A study at Berkeley published in the Archives of Neurology (and covered by CBS News) found a correlation between crossword puzzle solving (and other challenging mind games) and a decreased likelihood to develop a particular marker for Alzheimer’s disease.

This study also said that when you engage in these activities is a factor. Like the University of Chicago study, the Berkeley study states that adults who engaged in crosswords and similarly brain-stimulating activities in their early and middle years had the lowest amount of these markers.

There is plenty of data to suggest that crosswords and other associative puzzles can have unexpected brain health benefits.

My friend Jake had major brain surgery years ago, and part of his post-surgery recovery consisted of solving crosswords. It was considered excellent speech/occupational therapy, and he sought out more crosswords post-recovery.

(This article from The New York Times discusses in detail another example of the curious relationship between crosswords, memory, and post-surgery treatment.)

But what about those who’ve come to puzzles later in life? Are all the promises made by those websites and brain-boosting products possible?

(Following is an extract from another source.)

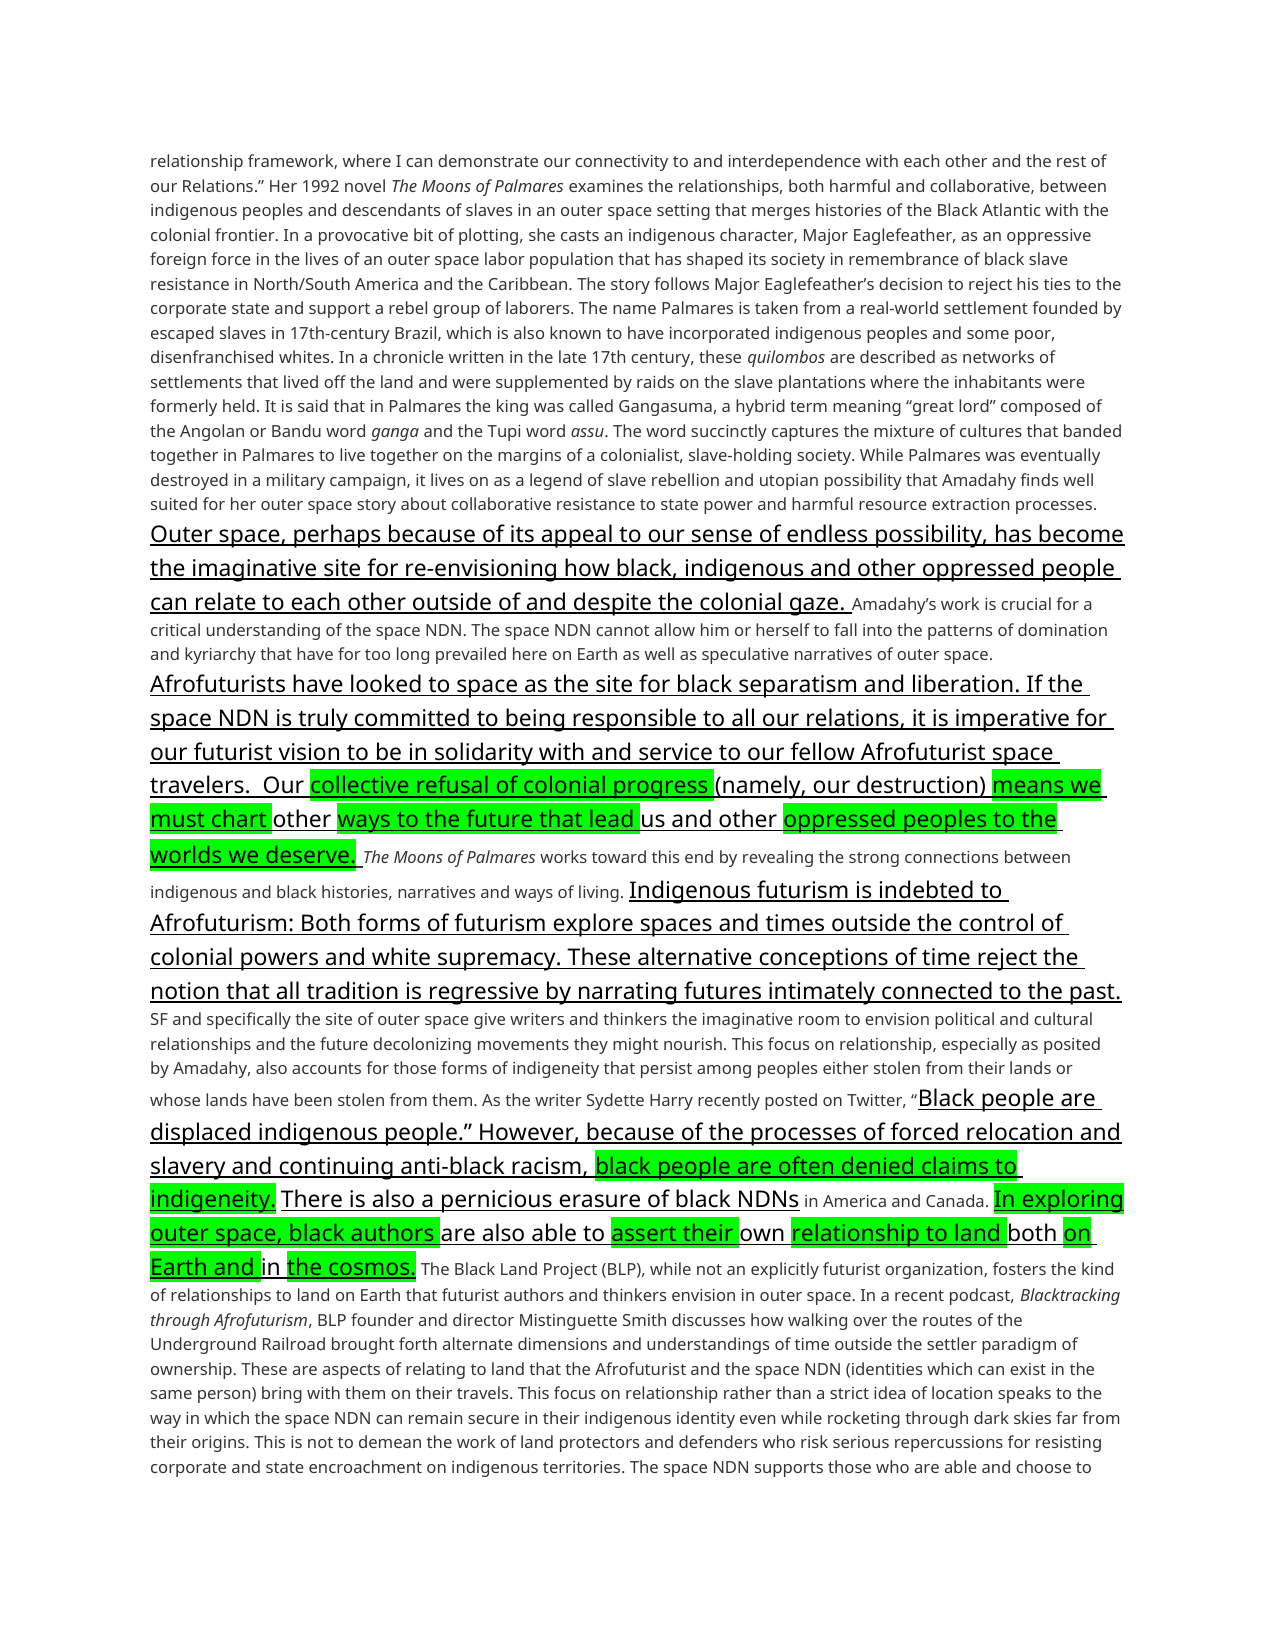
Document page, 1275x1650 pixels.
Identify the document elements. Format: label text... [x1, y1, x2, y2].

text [150, 150, 1125, 544]
text Science/speculative fiction author Nalo Hopkinson, known for her use of creole languages and Caribbean oral stories in her works, writes that people of color engaging with SF “take the meme of colonizing the natives and, from the experience of the colonizee, critique it, pervert it, fuck with it, with irony, with anger, with humor and also, with love and respect for the genre of science fiction that makes it possible to think about new ways of doing things.” Perhaps because science fiction is so prone to reproducing colonial desires it has become seductive to the “colonizee” who finds pleasure and power in reversing the telescope’s gaze of who is exploring who. This reversal is no mere trick, though. It is a profound deconstruction of how we imagine time, progress, and who is worthy of the future. Following in the rocket trails of black authors such as Hopkinson, the space NDN is also in a long tradition of NDN interstellar exploration, using technologies such as creation stories and ceremony as her means of travel. For some, she is a startling and unsettling figure. As Philip Deloria argues in Indians in Unexpected Places, settlers are upset and confused when the seemingly contrasting symbolic systems of indigeneity and high-tech modernity are put in dialogue, as demonstrated in the shocked reactions to a 1904 photograph of Geronimo in a Cadillac. This estrangement arises from “a long tradition that has tended to separate Indian people from the contemporary world and from recognition of the possibility of Indian autonomy in the world.” In the colonial imaginary, indigenous life is not only separate from the present time but also out of place in the future, a time defined by the progress of distinctively western technology. If colonial society cannot accept Geronimo in a Cadillac, it can hardly conceive of him in a space ship. The Indian in space seeks to feel at home, to undo her perceived strangeness by asking: why can’t indigenous peoples also project ourselves among the stars? Might our collective visions of the cosmos forge better relationships here on earth and in the present than colonial visions of a final frontier? Many of the ideas deemed strange or new-fangled in Western sci-fi come naturally to the space NDN. The all-pervasive “force” or similarly the super brain connecting all beings. The animism and agency of cyborgs, AI systems, and other non-human people. Alternate dimensions and understandings of non-linear time. These are things the space NDN knows intuitively. This is not the future but historical knowledge. The future is reclaiming these technologies not for domination but for new organizations aimed at better worlds. I am reminded of Octavia Butler’s words, “There is nothing new under the sun, but there are new suns.” Instead of imaging a future in bleak cities made from steel and glass teeming with alienated white masses shuffling under an inescapable electronic glow, indigenous futurists think of earthen space crafts helmed by black and brown women with advanced knowledge of land, plants, and language. Indigenous futurism seeks to challenge notions of what constitutes advanced technology and consequently advanced civilizations. As settler colonial governments continue to demand more and more from the Earth, indigenous peoples seek the sovereign space and freedom to heal from these apocalyptic processes. Extractive and exploitative endeavors are just one mark of the settler death drive, which indigenous futurism seeks to overcome by imagining different ways of relating to notions of progress and civilization. Advanced technologies are not finely tuned mechanisms of endless destruction. Advanced technologies should foster and improve human relationships with the non-human world. In many indigenous science fiction tales of the futures, technology is presented as in dialogue with the long traditions of the past, rather than representing the past’s overcoming. In the recent iteration of the constantly re-packaged tale of white men planting flags in space, Interstellar’s all-American space boy Matthew McConaughey stares into the distance and announces, “We are explorers, pioneers, not caretakers.” As if one cannot be both an explorer and a caretaker…For the space NDN the two roles are intertwined. The advanced technology of the space NDN does not separate technical from natural knowledge. Technology is not divorced from or forced upon land but develops in relation to lands and the many beings land supports. The space NDN’s disavowal of western progress makes clear the difference between indigenous futurism and early 20th century forms of futurism, which were compatible with the interests of fascist and oppressive governments. Unlike those futurists, who were in an antagonistic relation with their literary and cultural predecessors, indigenous futurism is centered on bringing traditions to distant, future locations rather than abandoning them as relics. Indigenous futurism does not care for speed so much as sustainability, not so much for progress as balance, and not power but relation. God is the Red Planet For many the image of the Indian [indigenous folks] in space is jarring not just because of the settler perception of indigeneity as antithetical to high tech modernity, but because Indian identity is tied so directly to specific earthly territories. What happens to indigeneity when the indigenous subject is no longer in the location that has defined them? This is not just a question of outer space. Already the majority of Native people in the U.S. and Canada live in cities away from their traditional territories. Of course at one point these places would also have been viewed as indigenous territories. While many nations have worked very hard to dispel the notion of nomadic Indian tribes, there is a history of movement among many of our peoples. Colonial forms such as reserves, reservations, nation-states and borders have made these traditions of movement nearly impossible. And the need to defend our rights to live on our lands without harassment has created the political necessity of claiming our land-based political and cultural identities. But land-based does not have to mean landlocked. This insistence on indigenous people having to always be located on or closely connected to one particular area also erases those who are unable to return to their traditional territories, such as Mohawk women who are kicked out of their tribe for marrying non-Mohawk men or Afro-Indigenous people stolen from their lands. There is also the simple fact that NDNS may want to move around. There’s an old cliché that every Indian story is about going home. But what about the Indians who can’t go home, or simply want to go away? I sometimes describe myself as a diasporic Diné in order to bring the often disparate ideas of indigeneity and movement into closer proximity. Those we consider diasporic are often violently robbed of their indigeneity and those we consider indigenous are often on the move. The space NDN looks into the void and knows still who they are. Nanobah Becker shot the Mars scenes in The 6th World in Monument Valley, one of the sacred territories of the Diné. The red rock canyons and cliffs make a convincing Martian backdrop. They also offer a symbol of dynamic sacredness. These distant lands are connected. Just because the Diné have not lived on Mars since time immemorial, it does not mean our plants and teachings cannot take root there. I am reminded of the time before a ceremony on a college campus when we washed our hands in a drinking fountain. I am reminded of Betonie, the medicine man in Leslie Marmon Silko’s novel Ceremony, who makes medicine bundles from trash heaps. I am reminded of pow-wow regalia ornamented with semiconductors. I am reminded of the descendants of slaves telling and re-telling their stories on new, bloody ground. Finding ourselves in new contexts, we are always adapting, always surviving. This is the seed of many indigenous technologies: the ability to continue and sustain ourselves against all odds. The challenge of the space NDN is how to apply knowledge of the worlds toward non-destructive ends. Any form of travel or exploration comes with the dangers of exploitation and upheaval. Nobody knows this better than the inhabitants of those places constantly divvied up between colonial nation-states. The figure of the space NDN is not an attempt to simply put an indigenous face on the outer space colonizer. Indigenous futurist narratives try to enact contact differently. Not all encounters with the other must end in conquest, genocide or violence. The space NDN seeks new models of interaction. We do not travel to the distant reaches of space in order to plant our flags or act under the assumption that every planet in our sights is a terra nullius waiting for the first human footprint to mark its surface. Robert Sullivan’s poem “Star Waka” captures the complexities of indigenous space travel. Waka is the Maori term for a canoe and Sullivan’s epic poem relates the journey of this star waka to outer planets to find new homes for the Maori people. The crew of the ship wonder how their prayers will work in the cold vastness of the stars and how they can approach these distant worlds in a good way. The Indian in space does not abandon their home, their people, or their teachings. Dynamic traditions, themselves a type of advanced technology, help the space NDN to understand how to foster the kind of relationships that make futures possible. All Our Interstellar Relations For indigenous futurism, technology is inextricable from the social. Human societies are part of a network of wider relationships with objects, animals, geological formations and so on. To grasp our relationship with the non-human world here on Earth, we must also extend our understanding of how Earth relates to the entirety of the cosmos. We live on just one among millions of planets, each an intricate and delicate system within a larger, increasing complex structure. For the indigenous futurist endeavor, striving to understand the ever-multiplying connections linking us to the beginning of the universe and its constant expansion also entails unraveling the intricate relations that make up our Earthly existence. Zainab Amadahy, who identifies as a person of mixed black, Cherokee and European ancestry, grounds her writing practice in illuminating and understanding networks of relationships: “I aspire to write in a way that views possible alternatives through the lens of a relationship framework, where I can demonstrate our connectivity to and interdependence with each other and the rest of our Relations.” Her 1992 novel The Moons of Palmares examines the relationships, both harmful and collaborative, between indigenous peoples and descendants of slaves in an outer space setting that merges histories of the Black Atlantic with the colonial frontier. In a provocative bit of plotting, she casts an indigenous character, Major Eaglefeather, as an oppressive foreign force in the lives of an outer space labor population that has shaped its society in remembrance of black slave resistance in North/South America and the Caribbean. The story follows Major Eaglefeather’s decision to reject his ties to the corporate state and support a rebel group of laborers. The name Palmares is taken from a real-world settlement founded by escaped slaves in 17th-century Brazil, which is also known to have incorporated indigenous peoples and some poor, disenfranchised whites. In a chronicle written in the late 17th century, these quilombos are described as networks of settlements that lived off the land and were supplemented by raids on the slave plantations where the inhabitants were formerly held. It is said that in Palmares the king was called Gangasuma, a hybrid term meaning “great lord” composed of the Angolan or Bandu word ganga and the Tupi word assu. The word succinctly captures the mixture of cultures that banded together in Palmares to live together on the margins of a colonialist, slave-holding society. While Palmares was eventually destroyed in a military campaign, it lives on as a legend of slave rebellion and utopian possibility that Amadahy finds well suited for her outer space story about collaborative resistance to state power and harmful resource extraction processes. Outer space, perhaps because of its appeal to our sense of endless possibility, has become the imaginative site for re-envisioning how black, indigenous and other oppressed people can relate to each other outside of and despite the colonial gaze. Amadahy’s work is crucial for a critical understanding of the space NDN. The space NDN cannot allow him or herself to fall into the patterns of domination and kyriarchy that have for too long prevailed here on Earth as well as speculative narratives of outer space. Afrofuturists have looked to space as the site for black separatism and liberation. If the space NDN is truly committed to being responsible to all our relations, it is imperative for our futurist vision to be in solidarity with and service to our fellow Afrofuturist space travelers. Our collective refusal of colonial progress (namely, our destruction) means we must chart other ways to the future that lead us and other oppressed peoples to the worlds we deserve. The Moons of Palmares works toward this end by revealing the strong connections between indigenous and black histories, narratives and ways of living. Indigenous futurism is indebted to Afrofuturism: Both forms of futurism explore spaces and times outside the control of colonial powers and white supremacy. These alternative conceptions of time reject the notion that all tradition is regressive by narrating futures intimately connected to the past. SF and specifically the site of outer space give writers and thinkers the imaginative room to envision political and cultural relationships and the future decolonizing movements they might nourish. This focus on relationship, especially as posited by Amadahy, also accounts for those forms of indigeneity that persist among peoples either stolen from their lands or whose lands have been stolen from them. As the writer Sydette Harry recently posted on Twitter, “Black people are displaced indigenous people.” However, because of the processes of forced relocation and slavery and continuing anti-black racism, black people are often denied claims to indigeneity. There is also a pernicious erasure of black NDNs in America and Canada. In exploring outer space, black authors are also able to assert their own relationship to land both on Earth and in the cosmos. The Black Land Project (BLP), while not an explicitly futurist organization, fosters the kind of relationships to land on Earth that futurist authors and thinkers envision in outer space. In a recent podcast, Blacktracking through Afrofuturism, BLP founder and director Mistinguette Smith discusses how walking over the routes of the Underground Railroad brought forth alternate dimensions and understandings of time outside the settler paradigm of ownership. These are aspects of relating to land that the Afrofuturist and the space NDN (identities which can exist in the same person) bring with them on their travels. This focus on relationship rather than a strict idea of location speaks to the way in which the space NDN can remain secure in their indigenous identity even while rocketing through dark skies far from their origins. This is not to demean the work of land protectors and defenders who risk serious repercussions for resisting corporate and state encroachment on indigenous territories. The space NDN supports those who are able and choose to remain on the land, while also hoping to broaden understandings of indigeneity outside simple location. Locations of course are never simple. It is the settler who wishes to flatten the relation between place and people by claiming land through ownership. Projecting themselves forward into faraway lands and times, the space NDN reveals the myriad ways of relating to land beyond property. [150, 546, 1125, 1478]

It depends on the puzzle. There are plenty of puzzles that are great at exercising various brain functions and observational skill, but there’s precious little scientific data to back up whether these games and puzzles actually help with memory retention or other faculties challenged by age.

But a recent article by Dr. Rob Winningham suggests that certain types of puzzle solving are more beneficial than others.

Crossword puzzles involve getting a cue and then attempting to retrieve previously learned information, which is something that people with age related cognitive impairment and even early to mid stage dementia can do fairly well.

Age related changes in cognition and earlier stages of dementia are primarily associated with impairments in the ability to concentrate, pay attention, and make new memories; crossword puzzles don’t really exercise those abilities, but Sudoku puzzles do.

According to Dr. Winningham, the heavy demand Sudoku puzzles place on concentration and active attention-keeping — especially when solved with distractions like television or conversation in the mix — exercise those parts of the brain associated with the formation of new memories, encouraging better memory retention and other mental faculties so many solvers of all ages want to keep in top condition.

While there’s still more research to be done to narrow down exactly what puzzles are best for your brain in the long term, there’s no denying that puzzle solving is always a healthy decision.